Living in an ever-evolving digital era – one where the Covid-19 pandemic currently looms large – organisations are being challenged in how they access their applications and enable remote working. To seamlessly respond and cater to this escalating business need, as well as the storage, management and retrieval of a massively growing amount of data, companies are increasingly turning to hyperscale computing.
Hyperscale offers the ability for organisations to consume large amounts of compute, infrastructure, and applications quickly and easily, enabling them to get the most out of the exponential world we live and work in. This is how the future will be structured.
An enterprise’s IT infrastructure is comprised of computing power and connectivity, in addition to data storage. And like the enterprise itself, it has a natural tendency to become distributed. This already became evident in the early days of cloud, where we saw a boom of hosting companies, and we have seen the shift as more consolidation has happened over the years, giving birth to the multitenant cloud environments that we see today.
Hyperscale allows IT to be delivered as a utility served by giant technology companies, offering a number of benefits to the companies looking to access the efficiencies and cost benefits of scaling at speed. However, many companies will find that hyperscale is not necessarily right for their entire environment, which is why we have seen the birth of multi-cloud over the past few years.
Some applications are best suited to hyperscale, while others – usually legacy applications – work better in private cloud configurations. That means that traditional data centres are not going to go away, despite the fact that organisations are aware of the benefits of moving into hyperscale.
Cloud management platforms are therefore arguably one of the most important investments a company can make, enabling them to bridge these two worlds by providing visibility across all applications and infrastructure. However, even with cloud management platforms in place, many organisations don’t have the in-house skills and expertise they need to ensure that they are getting the most out of their investments.

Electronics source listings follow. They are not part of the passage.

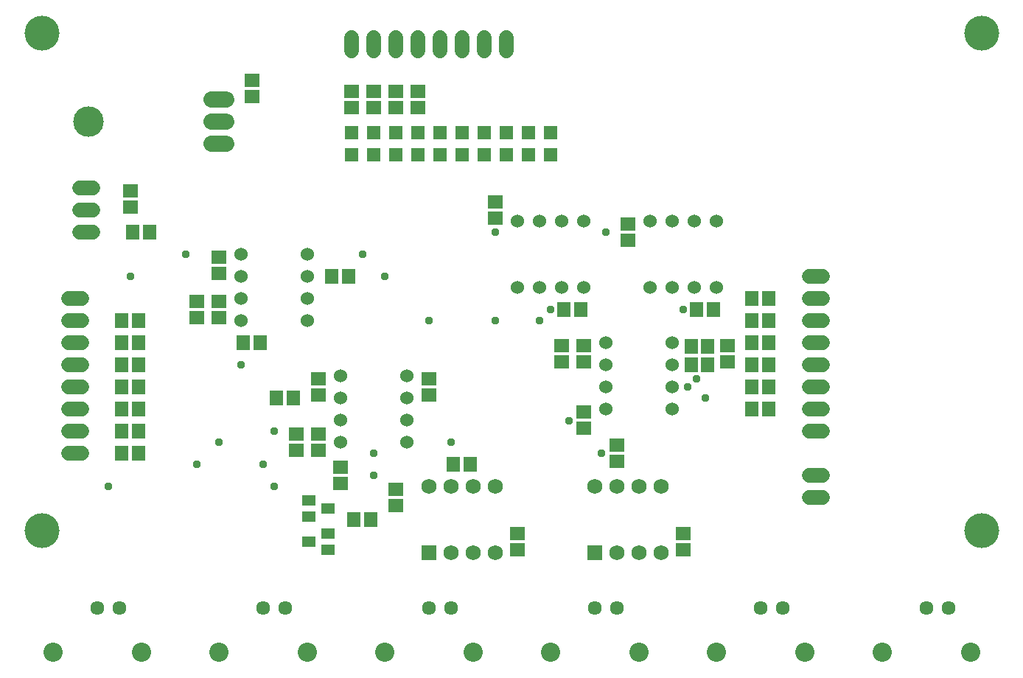
<source format=gts>
G75*
%MOIN*%
%OFA0B0*%
%FSLAX25Y25*%
%IPPOS*%
%LPD*%
%AMOC8*
5,1,8,0,0,1.08239X$1,22.5*
%
%ADD10C,0.15750*%
%ADD11R,0.05950X0.05950*%
%ADD12C,0.06343*%
%ADD13C,0.08674*%
%ADD14R,0.06706X0.05918*%
%ADD15R,0.05918X0.06706*%
%ADD16C,0.06737*%
%ADD17C,0.07400*%
%ADD18C,0.13800*%
%ADD19R,0.06800X0.06800*%
%ADD20C,0.06800*%
%ADD21C,0.06000*%
%ADD22R,0.06312X0.04737*%
%ADD23C,0.03778*%
D10*
X0011500Y0168506D03*
X0011500Y0393506D03*
X0436500Y0393506D03*
X0436500Y0168506D03*
D11*
X0241500Y0338506D03*
X0231500Y0338506D03*
X0221500Y0338506D03*
X0211500Y0338506D03*
X0201500Y0338506D03*
X0191500Y0338506D03*
X0181500Y0338506D03*
X0171500Y0338506D03*
X0161500Y0338506D03*
X0151500Y0338506D03*
X0151500Y0348506D03*
X0161500Y0348506D03*
X0171500Y0348506D03*
X0181500Y0348506D03*
X0191500Y0348506D03*
X0201500Y0348506D03*
X0211500Y0348506D03*
X0221500Y0348506D03*
X0231500Y0348506D03*
X0241500Y0348506D03*
D12*
X0261500Y0133506D03*
X0271500Y0133506D03*
X0336500Y0133506D03*
X0346500Y0133506D03*
X0411500Y0133506D03*
X0421500Y0133506D03*
X0196500Y0133506D03*
X0186500Y0133506D03*
X0121500Y0133506D03*
X0111500Y0133506D03*
X0046500Y0133506D03*
X0036500Y0133506D03*
D13*
X0016500Y0113506D03*
X0056500Y0113506D03*
X0091500Y0113506D03*
X0131500Y0113506D03*
X0166500Y0113506D03*
X0206500Y0113506D03*
X0241500Y0113506D03*
X0281500Y0113506D03*
X0316500Y0113506D03*
X0356500Y0113506D03*
X0391500Y0113506D03*
X0431500Y0113506D03*
D14*
X0301500Y0159766D03*
X0301500Y0167246D03*
X0271500Y0199766D03*
X0271500Y0207246D03*
X0256500Y0214766D03*
X0256500Y0222246D03*
X0256500Y0244766D03*
X0256500Y0252246D03*
X0246500Y0252246D03*
X0246500Y0244766D03*
X0186500Y0237246D03*
X0186500Y0229766D03*
X0146500Y0197246D03*
X0146500Y0189766D03*
X0136500Y0204766D03*
X0136500Y0212246D03*
X0126500Y0212246D03*
X0126500Y0204766D03*
X0136500Y0229766D03*
X0136500Y0237246D03*
X0091500Y0264766D03*
X0091500Y0272246D03*
X0081500Y0272246D03*
X0081500Y0264766D03*
X0091500Y0284766D03*
X0091500Y0292246D03*
X0051500Y0314766D03*
X0051500Y0322246D03*
X0106500Y0364766D03*
X0106500Y0372246D03*
X0151500Y0367246D03*
X0151500Y0359766D03*
X0161500Y0359766D03*
X0161500Y0367246D03*
X0171500Y0367246D03*
X0171500Y0359766D03*
X0181500Y0359766D03*
X0181500Y0367246D03*
X0216500Y0317246D03*
X0216500Y0309766D03*
X0276500Y0307246D03*
X0276500Y0299766D03*
X0321500Y0252246D03*
X0321500Y0244766D03*
X0226500Y0167246D03*
X0226500Y0159766D03*
X0171500Y0179766D03*
X0171500Y0187246D03*
D15*
X0160240Y0173506D03*
X0152760Y0173506D03*
X0197760Y0198506D03*
X0205240Y0198506D03*
X0247760Y0268506D03*
X0255240Y0268506D03*
X0305260Y0252006D03*
X0312740Y0252006D03*
X0312740Y0243506D03*
X0305260Y0243506D03*
X0307760Y0268506D03*
X0315240Y0268506D03*
X0332760Y0263506D03*
X0340240Y0263506D03*
X0340240Y0273506D03*
X0332760Y0273506D03*
X0332760Y0253506D03*
X0340240Y0253506D03*
X0340240Y0243506D03*
X0332760Y0243506D03*
X0332760Y0233506D03*
X0340240Y0233506D03*
X0340240Y0223506D03*
X0332760Y0223506D03*
X0150240Y0283506D03*
X0142760Y0283506D03*
X0110240Y0253506D03*
X0102760Y0253506D03*
X0117760Y0228506D03*
X0125240Y0228506D03*
X0055240Y0223506D03*
X0047760Y0223506D03*
X0047760Y0213506D03*
X0055240Y0213506D03*
X0055240Y0203506D03*
X0047760Y0203506D03*
X0047760Y0233506D03*
X0055240Y0233506D03*
X0055240Y0243506D03*
X0047760Y0243506D03*
X0047760Y0253506D03*
X0055240Y0253506D03*
X0055240Y0263506D03*
X0047760Y0263506D03*
X0052760Y0303506D03*
X0060240Y0303506D03*
D16*
X0034469Y0303506D02*
X0028531Y0303506D01*
X0028531Y0313506D02*
X0034469Y0313506D01*
X0034469Y0323506D02*
X0028531Y0323506D01*
X0029469Y0273506D02*
X0023531Y0273506D01*
X0023531Y0263506D02*
X0029469Y0263506D01*
X0029469Y0253506D02*
X0023531Y0253506D01*
X0023531Y0243506D02*
X0029469Y0243506D01*
X0029469Y0233506D02*
X0023531Y0233506D01*
X0023531Y0223506D02*
X0029469Y0223506D01*
X0029469Y0213506D02*
X0023531Y0213506D01*
X0023531Y0203506D02*
X0029469Y0203506D01*
X0151500Y0385538D02*
X0151500Y0391475D01*
X0161500Y0391475D02*
X0161500Y0385538D01*
X0171500Y0385538D02*
X0171500Y0391475D01*
X0181500Y0391475D02*
X0181500Y0385538D01*
X0191500Y0385538D02*
X0191500Y0391475D01*
X0201500Y0391475D02*
X0201500Y0385538D01*
X0211500Y0385538D02*
X0211500Y0391475D01*
X0221500Y0391475D02*
X0221500Y0385538D01*
X0358531Y0283506D02*
X0364469Y0283506D01*
X0364469Y0273506D02*
X0358531Y0273506D01*
X0358531Y0263506D02*
X0364469Y0263506D01*
X0364469Y0253506D02*
X0358531Y0253506D01*
X0358531Y0243506D02*
X0364469Y0243506D01*
X0364469Y0233506D02*
X0358531Y0233506D01*
X0358531Y0223506D02*
X0364469Y0223506D01*
X0364469Y0213506D02*
X0358531Y0213506D01*
X0358531Y0193506D02*
X0364469Y0193506D01*
X0364469Y0183506D02*
X0358531Y0183506D01*
D17*
X0094800Y0343506D02*
X0088200Y0343506D01*
X0088200Y0353506D02*
X0094800Y0353506D01*
X0094800Y0363506D02*
X0088200Y0363506D01*
D18*
X0032500Y0353506D03*
D19*
X0186500Y0158506D03*
X0261500Y0158506D03*
D20*
X0271500Y0158506D03*
X0281500Y0158506D03*
X0291500Y0158506D03*
X0291500Y0188506D03*
X0281500Y0188506D03*
X0271500Y0188506D03*
X0261500Y0188506D03*
X0216500Y0188506D03*
X0206500Y0188506D03*
X0196500Y0188506D03*
X0186500Y0188506D03*
X0196500Y0158506D03*
X0206500Y0158506D03*
X0216500Y0158506D03*
D21*
X0176500Y0208506D03*
X0176500Y0218506D03*
X0176500Y0228506D03*
X0176500Y0238506D03*
X0146500Y0238506D03*
X0146500Y0228506D03*
X0146500Y0218506D03*
X0146500Y0208506D03*
X0131500Y0263506D03*
X0131500Y0273506D03*
X0131500Y0283506D03*
X0131500Y0293506D03*
X0101500Y0293506D03*
X0101500Y0283506D03*
X0101500Y0273506D03*
X0101500Y0263506D03*
X0226500Y0278506D03*
X0236500Y0278506D03*
X0246500Y0278506D03*
X0256500Y0278506D03*
X0266500Y0253506D03*
X0266500Y0243506D03*
X0266500Y0233506D03*
X0266500Y0223506D03*
X0296500Y0223506D03*
X0296500Y0233506D03*
X0296500Y0243506D03*
X0296500Y0253506D03*
X0296500Y0278506D03*
X0286500Y0278506D03*
X0306500Y0278506D03*
X0316500Y0278506D03*
X0316500Y0308506D03*
X0306500Y0308506D03*
X0296500Y0308506D03*
X0286500Y0308506D03*
X0256500Y0308506D03*
X0246500Y0308506D03*
X0236500Y0308506D03*
X0226500Y0308506D03*
D22*
X0132169Y0182246D03*
X0132169Y0174766D03*
X0140831Y0178506D03*
X0140831Y0167246D03*
X0140831Y0159766D03*
X0132169Y0163506D03*
D23*
X0116500Y0188506D03*
X0111500Y0198506D03*
X0116500Y0213506D03*
X0091500Y0208506D03*
X0081500Y0198506D03*
X0041500Y0188506D03*
X0101500Y0243506D03*
X0051500Y0283506D03*
X0076500Y0293506D03*
X0156500Y0293506D03*
X0166500Y0283506D03*
X0186500Y0263506D03*
X0216500Y0263506D03*
X0236500Y0263506D03*
X0241500Y0268506D03*
X0216500Y0303506D03*
X0266500Y0303506D03*
X0301500Y0268506D03*
X0307760Y0237246D03*
X0303500Y0233506D03*
X0311500Y0228506D03*
X0264500Y0203506D03*
X0249947Y0218281D03*
X0196500Y0208506D03*
X0161500Y0203506D03*
X0161500Y0193506D03*
M02*

</source>
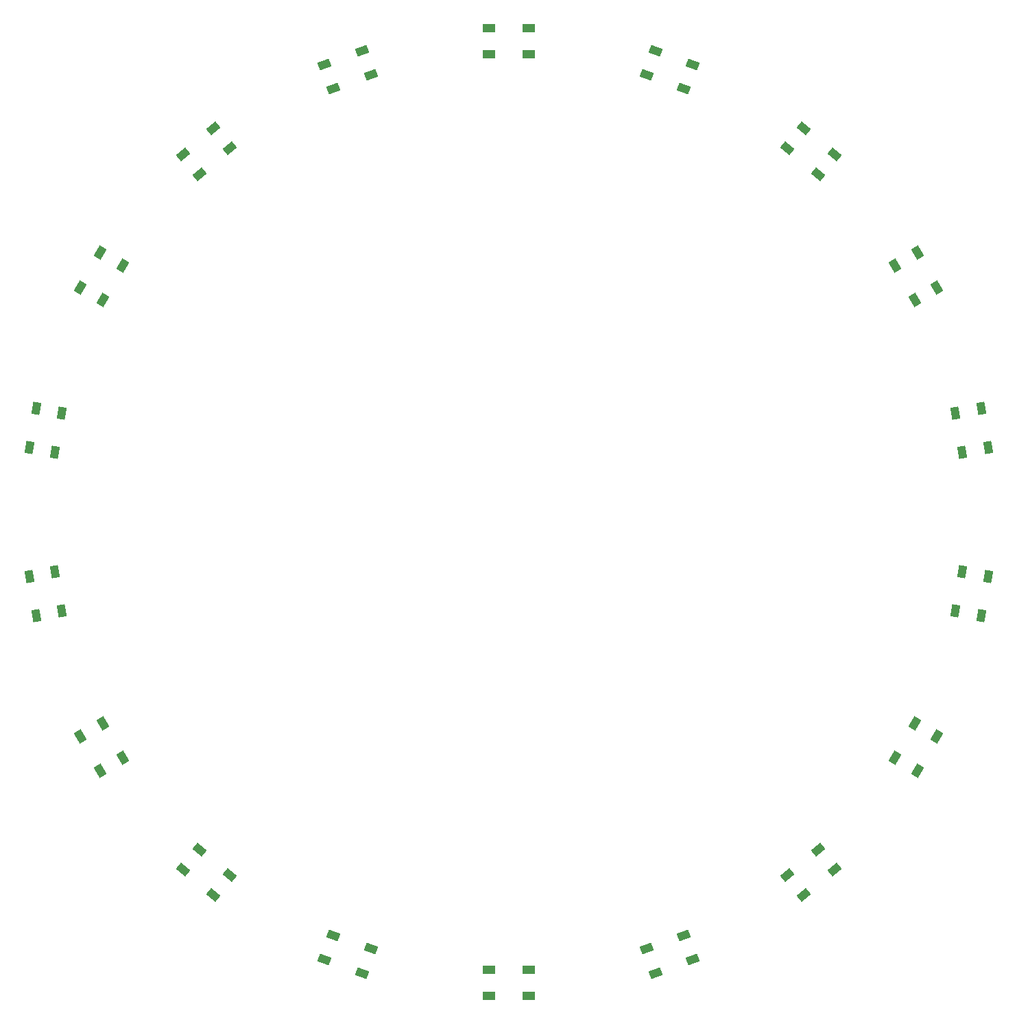
<source format=gbr>
G04*
G04 #@! TF.GenerationSoftware,Altium Limited,Altium Designer,24.5.2 (23)*
G04*
G04 Layer_Color=8421504*
%FSLAX44Y44*%
%MOMM*%
G71*
G04*
G04 #@! TF.SameCoordinates,EC07AE21-C10E-4B47-8BBD-F1AFCD56138C*
G04*
G04*
G04 #@! TF.FilePolarity,Positive*
G04*
G01*
G75*
G04:AMPARAMS|DCode=14|XSize=1mm|YSize=1.5mm|CornerRadius=0mm|HoleSize=0mm|Usage=FLASHONLY|Rotation=110.000|XOffset=0mm|YOffset=0mm|HoleType=Round|Shape=Rectangle|*
%AMROTATEDRECTD14*
4,1,4,0.8758,-0.2133,-0.5338,-0.7264,-0.8758,0.2133,0.5338,0.7264,0.8758,-0.2133,0.0*
%
%ADD14ROTATEDRECTD14*%

%ADD15R,1.5000X1.0000*%
G04:AMPARAMS|DCode=16|XSize=1mm|YSize=1.5mm|CornerRadius=0mm|HoleSize=0mm|Usage=FLASHONLY|Rotation=70.000|XOffset=0mm|YOffset=0mm|HoleType=Round|Shape=Rectangle|*
%AMROTATEDRECTD16*
4,1,4,0.5338,-0.7264,-0.8758,-0.2133,-0.5338,0.7264,0.8758,0.2133,0.5338,-0.7264,0.0*
%
%ADD16ROTATEDRECTD16*%

G04:AMPARAMS|DCode=17|XSize=1mm|YSize=1.5mm|CornerRadius=0mm|HoleSize=0mm|Usage=FLASHONLY|Rotation=130.000|XOffset=0mm|YOffset=0mm|HoleType=Round|Shape=Rectangle|*
%AMROTATEDRECTD17*
4,1,4,0.8959,0.0991,-0.2531,-0.8651,-0.8959,-0.0991,0.2531,0.8651,0.8959,0.0991,0.0*
%
%ADD17ROTATEDRECTD17*%

G04:AMPARAMS|DCode=18|XSize=1mm|YSize=1.5mm|CornerRadius=0mm|HoleSize=0mm|Usage=FLASHONLY|Rotation=150.000|XOffset=0mm|YOffset=0mm|HoleType=Round|Shape=Rectangle|*
%AMROTATEDRECTD18*
4,1,4,0.8080,0.3995,0.0580,-0.8995,-0.8080,-0.3995,-0.0580,0.8995,0.8080,0.3995,0.0*
%
%ADD18ROTATEDRECTD18*%

G04:AMPARAMS|DCode=19|XSize=1mm|YSize=1.5mm|CornerRadius=0mm|HoleSize=0mm|Usage=FLASHONLY|Rotation=170.000|XOffset=0mm|YOffset=0mm|HoleType=Round|Shape=Rectangle|*
%AMROTATEDRECTD19*
4,1,4,0.6226,0.6518,0.3622,-0.8254,-0.6226,-0.6518,-0.3622,0.8254,0.6226,0.6518,0.0*
%
%ADD19ROTATEDRECTD19*%

G04:AMPARAMS|DCode=20|XSize=1mm|YSize=1.5mm|CornerRadius=0mm|HoleSize=0mm|Usage=FLASHONLY|Rotation=190.000|XOffset=0mm|YOffset=0mm|HoleType=Round|Shape=Rectangle|*
%AMROTATEDRECTD20*
4,1,4,0.3622,0.8254,0.6226,-0.6518,-0.3622,-0.8254,-0.6226,0.6518,0.3622,0.8254,0.0*
%
%ADD20ROTATEDRECTD20*%

G04:AMPARAMS|DCode=21|XSize=1mm|YSize=1.5mm|CornerRadius=0mm|HoleSize=0mm|Usage=FLASHONLY|Rotation=210.000|XOffset=0mm|YOffset=0mm|HoleType=Round|Shape=Rectangle|*
%AMROTATEDRECTD21*
4,1,4,0.0580,0.8995,0.8080,-0.3995,-0.0580,-0.8995,-0.8080,0.3995,0.0580,0.8995,0.0*
%
%ADD21ROTATEDRECTD21*%

G04:AMPARAMS|DCode=22|XSize=1mm|YSize=1.5mm|CornerRadius=0mm|HoleSize=0mm|Usage=FLASHONLY|Rotation=230.000|XOffset=0mm|YOffset=0mm|HoleType=Round|Shape=Rectangle|*
%AMROTATEDRECTD22*
4,1,4,-0.2531,0.8651,0.8959,-0.0991,0.2531,-0.8651,-0.8959,0.0991,-0.2531,0.8651,0.0*
%
%ADD22ROTATEDRECTD22*%

D14*
X1327085Y547721D02*
D03*
X1281040Y530962D02*
D03*
X1316141Y577791D02*
D03*
X1270096Y561032D02*
D03*
X872915Y1652279D02*
D03*
X918960Y1669038D02*
D03*
X883859Y1622209D02*
D03*
X929904Y1638968D02*
D03*
D15*
X1124500Y503360D02*
D03*
X1075500D02*
D03*
X1124500Y535360D02*
D03*
X1075500D02*
D03*
Y1696640D02*
D03*
X1124500D02*
D03*
X1075500Y1664640D02*
D03*
X1124500D02*
D03*
D16*
X918960Y530962D02*
D03*
X872915Y547721D02*
D03*
X929904Y561032D02*
D03*
X883859Y577791D02*
D03*
X1281040Y1669038D02*
D03*
X1327085Y1652279D02*
D03*
X1270096Y1638968D02*
D03*
X1316141Y1622209D02*
D03*
D17*
X1502281Y658696D02*
D03*
X1464745Y627199D02*
D03*
X1481712Y683209D02*
D03*
X1444176Y651712D02*
D03*
X697719Y1541304D02*
D03*
X735255Y1572801D02*
D03*
X718288Y1516791D02*
D03*
X755825Y1548288D02*
D03*
D18*
X1628955Y822898D02*
D03*
X1604455Y780462D02*
D03*
X1601243Y838898D02*
D03*
X1576743Y796462D02*
D03*
X571045Y1377102D02*
D03*
X595545Y1419538D02*
D03*
X598757Y1361102D02*
D03*
X623257Y1403538D02*
D03*
D19*
X1691830Y1020522D02*
D03*
X1683321Y972267D02*
D03*
X1660316Y1026079D02*
D03*
X1651807Y977823D02*
D03*
X508170Y1179478D02*
D03*
X516679Y1227733D02*
D03*
X539684Y1173921D02*
D03*
X548192Y1222177D02*
D03*
D20*
X1683321Y1227733D02*
D03*
X1691830Y1179478D02*
D03*
X1651808Y1222177D02*
D03*
X1660316Y1173921D02*
D03*
X516679Y972267D02*
D03*
X508170Y1020522D02*
D03*
X548193Y977823D02*
D03*
X539684Y1026079D02*
D03*
D21*
X1604455Y1419538D02*
D03*
X1628955Y1377102D02*
D03*
X1576743Y1403538D02*
D03*
X1601243Y1361102D02*
D03*
X595545Y780462D02*
D03*
X571045Y822898D02*
D03*
X623257Y796462D02*
D03*
X598757Y838898D02*
D03*
D22*
X1464745Y1572801D02*
D03*
X1502281Y1541304D02*
D03*
X1444176Y1548288D02*
D03*
X1481712Y1516791D02*
D03*
X735255Y627199D02*
D03*
X697719Y658696D02*
D03*
X755825Y651712D02*
D03*
X718288Y683209D02*
D03*
M02*

</source>
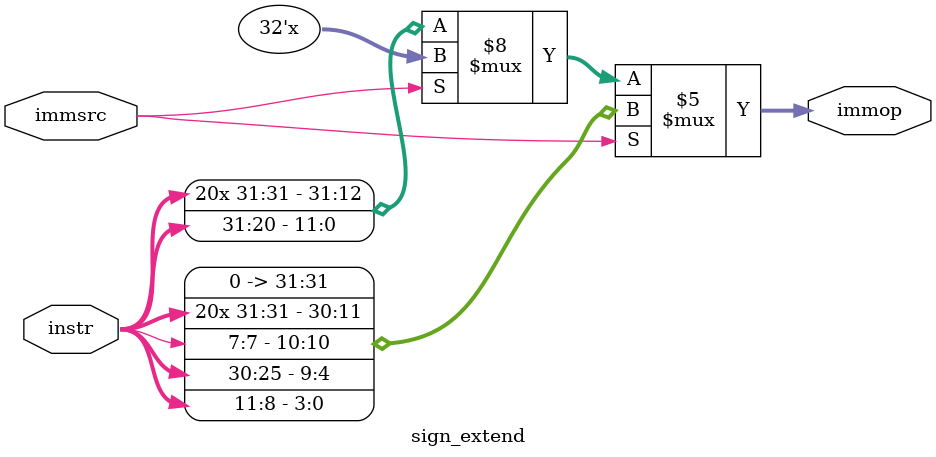
<source format=sv>
module sign_extend (
    input logic [31:0]   instr,
    input logic          immsrc,
    output logic [31:0]  immop       
);

always_comb begin
    if (immsrc == 0)
       immop = {{5'd20{instr[31]}}, instr[31:20]};
    if (immsrc == 1)
       immop = {{5'd20{instr[31]}}, instr[7], instr[30:25], instr[11:8]};
end
endmodule

</source>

Service providers are having to evolve alongside their customers. The days of taking from weeks to months to deploy or update basic virtual machine provisioning services are no longer acceptable in a hyperscale cloud world where a credit card and a few buttons clicked by the end customer can have a range of sophisticated services deployed in minutes. Ironically, due to the scale of workloads under management, many service providers are facing the same issues that their customers have traditionally faced – how to leverage efficacy at the network, compute and storage layers and provide a consistent quality of service in a timely fashion, with minimal manual intervention.
This has given rise to next-generation service providers that have the skills and expertise to enable the automation and autoscaling of services. Next-generation managed services offer far more than mere provisioning. Next-gen service providers design, architect, and automate the cloud environment based on an intimate understanding of the landscape within the organisation.
The launch of a local AWS region has brought the attention of South African companies to the benefits of a hyperscale world, and even though many of them are not ready to move everything, conversations have started to change. Unfortunately, many companies remain “box-huggers” and are reluctant to move their investments from hardware to services, but as hyperscale awareness grows, this will slowly change.
Conversations are shifting from traditional CAPEX considerations to a focus on applications. In the future, these conversations will shift from SLA’s and solutions focused on infrastructure to discussions around software and architectural design around how to better enable applications. As businesses
start looking at how to enter the brave new world of hyperscale cloud, they will start looking at the underpinning services that enable their enterprise, rather than the feeds and speeds they traditionally focused on.